ACTIVITY A:
Copy the stretch from "From: Dan Clemmensen" through "into their software." of the mailing list post below word for word.

From: Dan Clemmensen (dgc@cox.rr.com)
Date: Fri Aug 03 2001 - 06:53:47 MDT
Joaquim Almgren Gāndara wrote:
> James Higgins:
>
>>Pick any number you like, but others on this list have
>>argued, quite convincingly, that it would at least have
>>to be intelligent enough to understand what it was
>>doing. It is very unlikely that something with half
>>the intelligence of an average human could comprehend
>>AI software. And, so far as I've heard, no one on
>>here is building a "Codic Cortex" into their software.
>>I believe that is something that is expected to develop
>>eventually. I think your being picky.
>>
>
> That's "~you're~ being picky". ;)
>
> Seriously speaking, you didn't adress the other possibility. What if
> it needs to be seven times as smart as a human in order to improve its
> own code? Let's assume that there is no codic cortex. Let us also
> assume that Ben or Eli manage to create a human-level AI. What if it
> looks at it own code, just goes "Oh, wow, you've done some really cool
> stuff here" and then ~can't~ improve the code? If it takes two or more
> ~intelligent~ people to create an AI equivalent to the ~average~
> human, what's to say that the AI can create a ~trans-human~ AI? Isn't
> that a leap of faith?

ACTIVITY B:
Reproduce every line of all the records below without changes, leaving the pictures out of your answer.

DATA EXTRACTS:
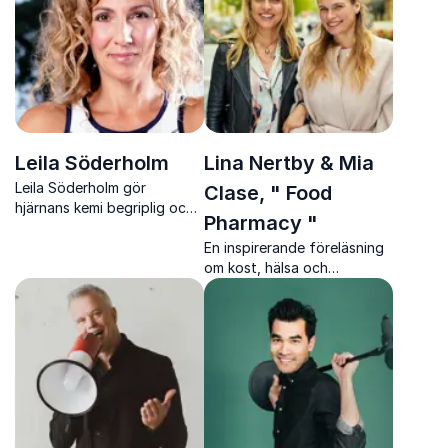
Leila Söderholm
Lina Nertby & Mia
Leila Söderholm gör
Clase, " Food
hjärnans kemi begriplig och
Pharmacy "
stärker hälsa, arbetsglädje
och hållbar prestation.
En inspirerande föreläsning
om kost, hälsa och
forskning med Food
Pharmacy-duon Lina Nertby
och Mia Clase.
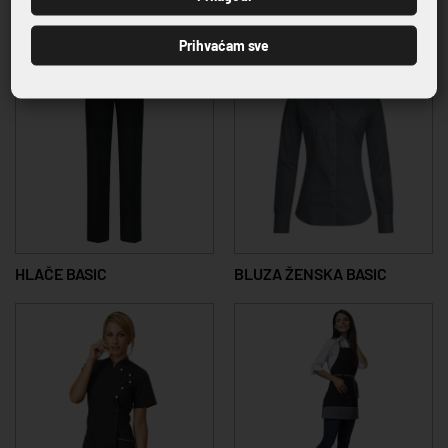
23,04 €
40,46 €
Prihvaćam sve
HLAČE BASIC
BLUZA ŽENSKA BASIC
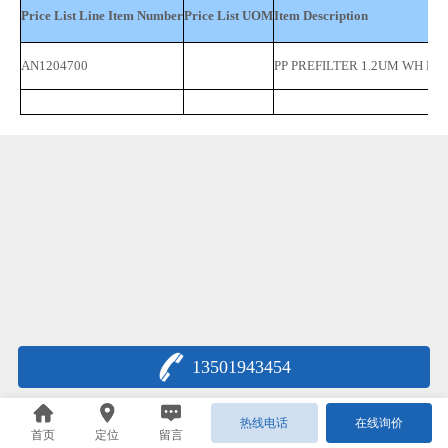
Price List Line Item Number
Price List UOM
Item Description
AN1204700
PP PREFILTER 1.2UM WH PL
13501943454
热线电话
在线询价
首页
定位
留言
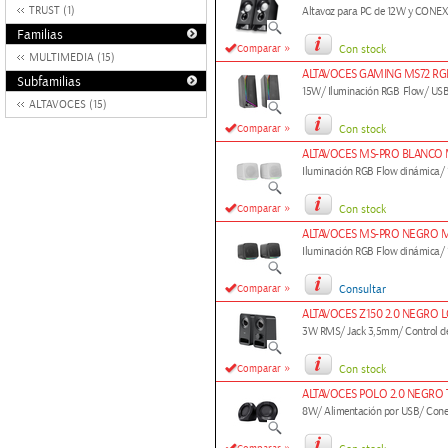
TRUST (1)
Altavoz para PC de 12W y CONE
Familias
»
Comparar
Con stock
MULTIMEDIA (15)
ALTAVOCES GAMING MS72 R
Subfamilias
15W/ Iluminación RGB Flow/ USB
ALTAVOCES (15)
»
Comparar
Con stock
ALTAVOCES MS-PRO BLANCO
Iluminación RGB Flow dinámica/
»
Comparar
Con stock
ALTAVOCES MS-PRO NEGRO 
Iluminación RGB Flow dinámica/
»
Comparar
Consultar
ALTAVOCES Z150 2.0 NEGRO 
3W RMS/ Jack 3,5mm/ Control d
»
Comparar
Con stock
ALTAVOCES POLO 2.0 NEGRO 
8W/ Alimentación por USB/ Cone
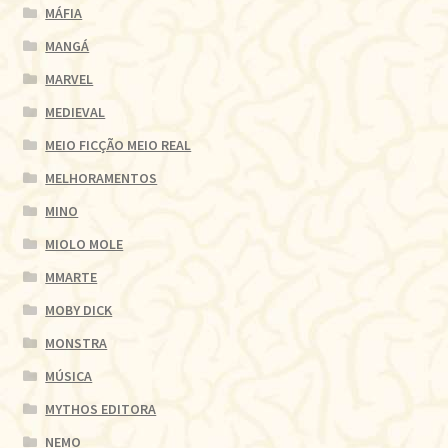
MÁFIA
MANGÁ
MARVEL
MEDIEVAL
MEIO FICÇÃO MEIO REAL
MELHORAMENTOS
MINO
MIOLO MOLE
MMARTE
MOBY DICK
MONSTRA
MÚSICA
MYTHOS EDITORA
NEMO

TASK RESPONSE A:
From: Dan Clemmensen (dgc@cox.rr.com)
Date: Fri Aug 03 2001 - 06:53:47 MDT
Joaquim Almgren Gāndara wrote:
> James Higgins:
>
>>Pick any number you like, but others on this list have
>>argued, quite convincingly, that it would at least have
>>to be intelligent enough to understand what it was
>>doing. It is very unlikely that something with half
>>the intelligence of an average human could comprehend
>>AI software. And, so far as I've heard, no one on
>>here is building a "Codic Cortex" into their software.

TASK RESPONSE B:
Leila Söderholm
Lina Nertby & Mia
Leila Söderholm gör
Clase, " Food
hjärnans kemi begriplig och
Pharmacy "
stärker hälsa, arbetsglädje
och hållbar prestation.
En inspirerande föreläsning
om kost, hälsa och
forskning med Food
Pharmacy-duon Lina Nertby
och Mia Clase.
23,04 €
40,46 €
Prihvaćam sve
HLAČE BASIC
BLUZA ŽENSKA BASIC
Price List Line Item Number
Price List UOM
Item Description
AN1204700
PP PREFILTER 1.2UM WH PL
13501943454
热线电话
在线询价
首页
定位
留言
TRUST (1)
Altavoz para PC de 12W y CONE
Familias
»
Comparar
Con stock
MULTIMEDIA (15)
ALTAVOCES GAMING MS72 R
Subfamilias
15W/ Iluminación RGB Flow/ USB
ALTAVOCES (15)
»
Comparar
Con stock
ALTAVOCES MS-PRO BLANCO
Iluminación RGB Flow dinámica/
»
Comparar
Con stock
ALTAVOCES MS-PRO NEGRO 
Iluminación RGB Flow dinámica/
»
Comparar
Consultar
ALTAVOCES Z150 2.0 NEGRO 
3W RMS/ Jack 3,5mm/ Control d
»
Comparar
Con stock
ALTAVOCES POLO 2.0 NEGRO 
8W/ Alimentación por USB/ Cone
MÁFIA
MANGÁ
MARVEL
MEDIEVAL
MEIO FICÇÃO MEIO REAL
MELHORAMENTOS
MINO
MIOLO MOLE
MMARTE
MOBY DICK
MONSTRA
MÚSICA
MYTHOS EDITORA
NEMO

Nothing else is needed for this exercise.